- [Task brief]: Word for word, transcribe the data below from the line with "(polyline (pts (xy 0 -13.208)" to the line with "(polyline (pts (xy 0 -10.668)", keeping both of those lines.

::: Exercise inputs :::

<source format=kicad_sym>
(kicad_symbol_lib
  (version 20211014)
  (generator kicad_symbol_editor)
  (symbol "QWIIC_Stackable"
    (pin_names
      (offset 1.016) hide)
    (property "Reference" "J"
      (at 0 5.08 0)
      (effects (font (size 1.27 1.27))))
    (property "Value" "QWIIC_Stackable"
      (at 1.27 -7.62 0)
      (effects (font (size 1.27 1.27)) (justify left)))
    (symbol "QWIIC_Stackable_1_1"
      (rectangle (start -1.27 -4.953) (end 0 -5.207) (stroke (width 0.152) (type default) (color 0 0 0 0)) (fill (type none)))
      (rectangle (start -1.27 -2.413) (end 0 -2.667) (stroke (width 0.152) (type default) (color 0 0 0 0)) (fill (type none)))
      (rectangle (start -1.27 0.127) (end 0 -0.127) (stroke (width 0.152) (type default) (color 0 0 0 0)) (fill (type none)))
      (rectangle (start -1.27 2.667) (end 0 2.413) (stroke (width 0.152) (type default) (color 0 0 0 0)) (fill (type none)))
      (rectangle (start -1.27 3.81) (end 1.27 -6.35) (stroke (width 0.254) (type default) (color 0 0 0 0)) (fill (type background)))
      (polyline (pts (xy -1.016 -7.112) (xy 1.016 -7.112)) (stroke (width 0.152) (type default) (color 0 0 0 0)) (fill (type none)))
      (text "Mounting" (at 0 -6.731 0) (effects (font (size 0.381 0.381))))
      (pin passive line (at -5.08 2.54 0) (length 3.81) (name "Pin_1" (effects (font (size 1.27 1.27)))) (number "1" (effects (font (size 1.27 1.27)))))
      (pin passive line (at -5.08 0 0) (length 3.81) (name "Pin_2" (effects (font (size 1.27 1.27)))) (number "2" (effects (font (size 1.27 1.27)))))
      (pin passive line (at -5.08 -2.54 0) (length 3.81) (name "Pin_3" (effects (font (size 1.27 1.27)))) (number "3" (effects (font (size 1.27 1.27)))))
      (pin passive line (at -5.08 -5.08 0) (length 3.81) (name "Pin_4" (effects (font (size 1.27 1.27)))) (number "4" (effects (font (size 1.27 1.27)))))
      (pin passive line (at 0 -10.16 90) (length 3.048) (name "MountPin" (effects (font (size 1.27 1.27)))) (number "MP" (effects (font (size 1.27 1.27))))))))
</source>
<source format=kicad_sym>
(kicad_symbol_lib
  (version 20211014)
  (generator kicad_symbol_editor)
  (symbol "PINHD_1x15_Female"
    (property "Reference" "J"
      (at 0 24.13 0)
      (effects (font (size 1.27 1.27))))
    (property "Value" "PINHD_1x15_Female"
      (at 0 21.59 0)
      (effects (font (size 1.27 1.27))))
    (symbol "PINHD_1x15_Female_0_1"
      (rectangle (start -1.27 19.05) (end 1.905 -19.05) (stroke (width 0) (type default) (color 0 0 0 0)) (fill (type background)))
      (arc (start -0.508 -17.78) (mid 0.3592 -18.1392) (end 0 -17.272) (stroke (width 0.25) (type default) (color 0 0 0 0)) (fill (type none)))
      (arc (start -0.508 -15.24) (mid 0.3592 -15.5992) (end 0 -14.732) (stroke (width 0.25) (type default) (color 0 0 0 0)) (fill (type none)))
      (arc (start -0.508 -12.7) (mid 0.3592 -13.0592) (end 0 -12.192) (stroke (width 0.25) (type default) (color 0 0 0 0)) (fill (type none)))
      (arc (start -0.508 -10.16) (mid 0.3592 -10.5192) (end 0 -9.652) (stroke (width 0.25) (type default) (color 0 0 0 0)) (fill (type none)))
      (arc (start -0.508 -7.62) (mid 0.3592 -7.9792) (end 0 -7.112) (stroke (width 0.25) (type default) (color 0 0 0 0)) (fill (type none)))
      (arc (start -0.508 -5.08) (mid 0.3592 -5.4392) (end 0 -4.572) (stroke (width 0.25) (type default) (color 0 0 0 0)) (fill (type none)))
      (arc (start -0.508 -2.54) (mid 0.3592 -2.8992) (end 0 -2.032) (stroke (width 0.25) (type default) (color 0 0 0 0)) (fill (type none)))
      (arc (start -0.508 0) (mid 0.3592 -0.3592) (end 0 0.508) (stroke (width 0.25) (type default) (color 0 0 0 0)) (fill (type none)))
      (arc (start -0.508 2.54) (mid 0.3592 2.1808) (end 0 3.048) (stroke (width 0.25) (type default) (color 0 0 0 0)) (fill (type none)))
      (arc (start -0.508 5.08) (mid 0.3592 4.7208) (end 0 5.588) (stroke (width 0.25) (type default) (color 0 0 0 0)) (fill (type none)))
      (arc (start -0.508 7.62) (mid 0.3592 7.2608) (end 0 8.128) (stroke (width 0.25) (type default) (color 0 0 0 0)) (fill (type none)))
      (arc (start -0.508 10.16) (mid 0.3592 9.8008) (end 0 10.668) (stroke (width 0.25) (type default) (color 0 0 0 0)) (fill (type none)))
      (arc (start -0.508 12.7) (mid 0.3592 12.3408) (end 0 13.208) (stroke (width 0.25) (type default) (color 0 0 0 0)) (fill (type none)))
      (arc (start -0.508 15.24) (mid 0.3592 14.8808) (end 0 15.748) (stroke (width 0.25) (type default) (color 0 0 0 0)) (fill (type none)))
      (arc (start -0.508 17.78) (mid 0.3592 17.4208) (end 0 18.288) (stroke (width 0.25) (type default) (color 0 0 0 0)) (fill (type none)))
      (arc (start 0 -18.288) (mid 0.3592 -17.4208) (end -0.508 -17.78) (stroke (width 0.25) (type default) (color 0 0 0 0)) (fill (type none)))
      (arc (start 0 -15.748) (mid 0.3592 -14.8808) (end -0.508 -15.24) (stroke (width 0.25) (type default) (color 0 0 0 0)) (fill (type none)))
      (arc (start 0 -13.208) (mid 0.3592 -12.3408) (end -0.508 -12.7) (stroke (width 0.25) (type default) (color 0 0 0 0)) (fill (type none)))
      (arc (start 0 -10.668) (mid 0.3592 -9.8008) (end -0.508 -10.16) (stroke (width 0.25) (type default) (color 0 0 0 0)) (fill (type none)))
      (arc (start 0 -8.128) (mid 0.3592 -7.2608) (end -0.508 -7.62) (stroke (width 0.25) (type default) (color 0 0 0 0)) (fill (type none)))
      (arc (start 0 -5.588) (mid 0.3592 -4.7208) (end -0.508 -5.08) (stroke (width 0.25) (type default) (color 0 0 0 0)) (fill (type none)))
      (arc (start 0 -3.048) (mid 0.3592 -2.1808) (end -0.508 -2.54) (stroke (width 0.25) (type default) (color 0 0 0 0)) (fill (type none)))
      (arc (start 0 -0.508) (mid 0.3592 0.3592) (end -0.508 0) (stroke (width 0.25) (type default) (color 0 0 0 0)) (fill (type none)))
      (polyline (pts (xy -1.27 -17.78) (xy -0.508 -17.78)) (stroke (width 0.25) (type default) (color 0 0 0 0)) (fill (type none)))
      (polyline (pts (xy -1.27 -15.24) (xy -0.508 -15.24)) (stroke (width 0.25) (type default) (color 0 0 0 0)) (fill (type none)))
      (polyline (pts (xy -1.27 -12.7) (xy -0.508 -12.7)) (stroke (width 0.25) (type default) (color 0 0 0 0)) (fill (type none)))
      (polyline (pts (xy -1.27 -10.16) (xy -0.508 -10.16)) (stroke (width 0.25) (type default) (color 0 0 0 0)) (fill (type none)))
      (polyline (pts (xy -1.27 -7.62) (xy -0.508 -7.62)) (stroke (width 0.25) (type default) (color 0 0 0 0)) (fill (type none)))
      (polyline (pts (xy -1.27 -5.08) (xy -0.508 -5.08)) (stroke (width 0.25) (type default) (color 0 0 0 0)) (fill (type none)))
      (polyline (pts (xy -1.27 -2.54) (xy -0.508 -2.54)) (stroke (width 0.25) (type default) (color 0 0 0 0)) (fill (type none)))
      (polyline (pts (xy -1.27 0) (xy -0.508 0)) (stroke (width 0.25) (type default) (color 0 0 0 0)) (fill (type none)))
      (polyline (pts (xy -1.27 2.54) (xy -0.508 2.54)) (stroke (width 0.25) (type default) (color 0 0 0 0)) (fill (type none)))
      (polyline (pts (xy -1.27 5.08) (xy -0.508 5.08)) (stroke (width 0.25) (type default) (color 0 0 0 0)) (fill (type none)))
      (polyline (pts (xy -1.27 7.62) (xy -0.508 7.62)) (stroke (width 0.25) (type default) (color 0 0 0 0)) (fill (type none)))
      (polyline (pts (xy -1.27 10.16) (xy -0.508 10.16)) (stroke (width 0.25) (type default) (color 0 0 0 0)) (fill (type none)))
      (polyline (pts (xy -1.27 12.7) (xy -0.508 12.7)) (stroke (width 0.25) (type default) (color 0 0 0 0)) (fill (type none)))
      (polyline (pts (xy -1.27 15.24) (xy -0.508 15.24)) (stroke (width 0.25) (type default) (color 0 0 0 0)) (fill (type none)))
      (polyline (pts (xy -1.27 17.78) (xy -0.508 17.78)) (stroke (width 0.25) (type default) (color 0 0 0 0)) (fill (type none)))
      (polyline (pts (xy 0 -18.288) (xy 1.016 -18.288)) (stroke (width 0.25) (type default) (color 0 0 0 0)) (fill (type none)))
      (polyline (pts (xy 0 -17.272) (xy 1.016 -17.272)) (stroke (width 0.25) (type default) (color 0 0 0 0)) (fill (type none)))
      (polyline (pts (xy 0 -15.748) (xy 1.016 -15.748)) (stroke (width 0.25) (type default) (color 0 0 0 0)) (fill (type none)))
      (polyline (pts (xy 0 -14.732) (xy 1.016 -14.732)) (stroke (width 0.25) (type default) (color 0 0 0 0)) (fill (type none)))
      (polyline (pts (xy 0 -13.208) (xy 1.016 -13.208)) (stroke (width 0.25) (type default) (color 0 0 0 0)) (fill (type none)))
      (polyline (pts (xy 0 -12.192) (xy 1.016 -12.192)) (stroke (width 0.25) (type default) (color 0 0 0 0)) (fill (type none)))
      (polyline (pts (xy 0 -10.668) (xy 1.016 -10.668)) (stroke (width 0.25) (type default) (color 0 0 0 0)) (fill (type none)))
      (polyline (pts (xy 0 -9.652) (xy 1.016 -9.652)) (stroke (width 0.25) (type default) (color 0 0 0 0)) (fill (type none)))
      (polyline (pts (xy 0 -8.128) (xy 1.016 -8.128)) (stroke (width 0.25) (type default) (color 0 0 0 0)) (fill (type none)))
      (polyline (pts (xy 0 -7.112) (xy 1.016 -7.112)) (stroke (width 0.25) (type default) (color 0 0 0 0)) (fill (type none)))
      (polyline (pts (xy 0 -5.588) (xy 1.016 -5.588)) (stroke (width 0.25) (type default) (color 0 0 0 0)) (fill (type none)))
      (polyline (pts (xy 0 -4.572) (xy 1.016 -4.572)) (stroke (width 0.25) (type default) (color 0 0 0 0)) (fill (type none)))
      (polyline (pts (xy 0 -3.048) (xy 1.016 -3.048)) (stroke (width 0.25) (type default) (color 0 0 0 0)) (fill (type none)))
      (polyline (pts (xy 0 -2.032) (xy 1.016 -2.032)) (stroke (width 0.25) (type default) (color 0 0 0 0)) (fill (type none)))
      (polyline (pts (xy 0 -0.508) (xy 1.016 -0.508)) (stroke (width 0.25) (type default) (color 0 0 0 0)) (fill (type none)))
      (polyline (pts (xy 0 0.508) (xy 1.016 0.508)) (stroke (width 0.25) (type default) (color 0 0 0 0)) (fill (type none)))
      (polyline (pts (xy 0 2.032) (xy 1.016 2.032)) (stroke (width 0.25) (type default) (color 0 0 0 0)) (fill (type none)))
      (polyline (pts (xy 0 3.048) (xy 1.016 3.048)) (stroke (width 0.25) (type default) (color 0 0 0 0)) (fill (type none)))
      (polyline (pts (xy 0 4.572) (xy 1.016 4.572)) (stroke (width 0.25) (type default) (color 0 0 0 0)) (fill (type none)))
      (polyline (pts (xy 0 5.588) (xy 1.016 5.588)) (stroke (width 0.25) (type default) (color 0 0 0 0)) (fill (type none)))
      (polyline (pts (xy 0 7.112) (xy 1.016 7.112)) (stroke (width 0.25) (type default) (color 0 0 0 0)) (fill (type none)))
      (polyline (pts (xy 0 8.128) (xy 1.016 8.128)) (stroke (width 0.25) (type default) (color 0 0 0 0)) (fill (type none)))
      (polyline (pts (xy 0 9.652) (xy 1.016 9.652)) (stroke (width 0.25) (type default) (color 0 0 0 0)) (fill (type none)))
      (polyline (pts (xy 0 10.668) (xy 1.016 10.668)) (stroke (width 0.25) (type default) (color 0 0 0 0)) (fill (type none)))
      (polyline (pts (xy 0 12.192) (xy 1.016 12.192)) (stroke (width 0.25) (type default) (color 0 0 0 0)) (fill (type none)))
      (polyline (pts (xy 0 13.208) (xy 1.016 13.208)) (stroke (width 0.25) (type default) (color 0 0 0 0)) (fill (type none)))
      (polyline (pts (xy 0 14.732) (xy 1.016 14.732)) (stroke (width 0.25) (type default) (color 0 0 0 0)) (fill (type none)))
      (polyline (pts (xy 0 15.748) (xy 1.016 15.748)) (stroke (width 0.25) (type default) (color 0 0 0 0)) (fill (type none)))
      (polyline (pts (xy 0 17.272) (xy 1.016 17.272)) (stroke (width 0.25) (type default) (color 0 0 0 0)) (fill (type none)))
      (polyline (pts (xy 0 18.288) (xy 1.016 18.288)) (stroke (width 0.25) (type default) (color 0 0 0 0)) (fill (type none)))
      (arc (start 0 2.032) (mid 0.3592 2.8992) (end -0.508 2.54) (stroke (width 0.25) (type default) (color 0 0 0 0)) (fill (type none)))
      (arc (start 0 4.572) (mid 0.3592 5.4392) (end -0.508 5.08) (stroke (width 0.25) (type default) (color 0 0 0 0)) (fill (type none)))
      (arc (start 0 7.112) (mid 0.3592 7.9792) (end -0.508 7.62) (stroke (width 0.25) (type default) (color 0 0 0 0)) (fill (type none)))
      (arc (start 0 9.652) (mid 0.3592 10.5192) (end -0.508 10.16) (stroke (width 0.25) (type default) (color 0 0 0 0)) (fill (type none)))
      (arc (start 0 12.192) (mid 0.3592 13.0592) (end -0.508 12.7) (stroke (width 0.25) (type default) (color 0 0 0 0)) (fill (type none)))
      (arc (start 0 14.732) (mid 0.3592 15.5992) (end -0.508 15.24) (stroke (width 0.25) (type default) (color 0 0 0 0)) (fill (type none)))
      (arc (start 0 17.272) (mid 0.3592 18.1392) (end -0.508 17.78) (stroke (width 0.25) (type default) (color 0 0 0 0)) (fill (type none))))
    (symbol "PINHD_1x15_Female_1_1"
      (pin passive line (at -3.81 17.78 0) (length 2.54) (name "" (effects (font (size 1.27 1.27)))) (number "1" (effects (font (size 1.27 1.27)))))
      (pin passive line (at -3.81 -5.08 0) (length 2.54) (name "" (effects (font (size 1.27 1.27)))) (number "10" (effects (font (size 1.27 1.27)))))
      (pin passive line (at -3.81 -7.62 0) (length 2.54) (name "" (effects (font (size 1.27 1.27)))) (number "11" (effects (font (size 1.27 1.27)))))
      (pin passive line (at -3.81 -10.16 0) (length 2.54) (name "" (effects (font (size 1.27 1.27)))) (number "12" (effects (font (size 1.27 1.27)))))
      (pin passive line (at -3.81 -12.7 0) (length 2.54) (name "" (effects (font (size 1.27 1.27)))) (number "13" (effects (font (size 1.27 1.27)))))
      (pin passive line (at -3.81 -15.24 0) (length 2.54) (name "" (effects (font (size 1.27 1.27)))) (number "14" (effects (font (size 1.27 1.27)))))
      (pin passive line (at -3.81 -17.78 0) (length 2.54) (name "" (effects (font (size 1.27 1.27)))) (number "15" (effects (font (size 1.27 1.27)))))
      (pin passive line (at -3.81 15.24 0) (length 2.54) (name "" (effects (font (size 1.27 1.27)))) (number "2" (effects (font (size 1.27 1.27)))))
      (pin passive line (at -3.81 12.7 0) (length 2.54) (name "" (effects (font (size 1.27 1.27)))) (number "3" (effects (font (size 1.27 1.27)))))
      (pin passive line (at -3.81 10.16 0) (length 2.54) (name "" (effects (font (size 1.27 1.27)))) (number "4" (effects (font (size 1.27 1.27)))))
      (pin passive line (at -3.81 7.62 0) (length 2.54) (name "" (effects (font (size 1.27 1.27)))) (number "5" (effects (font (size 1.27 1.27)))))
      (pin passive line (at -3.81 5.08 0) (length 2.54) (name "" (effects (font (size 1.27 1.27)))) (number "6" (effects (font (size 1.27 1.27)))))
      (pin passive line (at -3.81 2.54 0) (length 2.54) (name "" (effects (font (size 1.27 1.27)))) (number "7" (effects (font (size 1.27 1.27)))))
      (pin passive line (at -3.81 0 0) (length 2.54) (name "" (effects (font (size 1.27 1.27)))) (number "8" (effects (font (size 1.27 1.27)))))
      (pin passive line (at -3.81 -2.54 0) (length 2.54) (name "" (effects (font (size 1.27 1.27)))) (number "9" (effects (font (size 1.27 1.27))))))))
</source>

:::

- [Answer area]:
      (polyline (pts (xy 0 -13.208) (xy 1.016 -13.208)) (stroke (width 0.25) (type default) (color 0 0 0 0)) (fill (type none)))
      (polyline (pts (xy 0 -12.192) (xy 1.016 -12.192)) (stroke (width 0.25) (type default) (color 0 0 0 0)) (fill (type none)))
      (polyline (pts (xy 0 -10.668) (xy 1.016 -10.668)) (stroke (width 0.25) (type default) (color 0 0 0 0)) (fill (type none)))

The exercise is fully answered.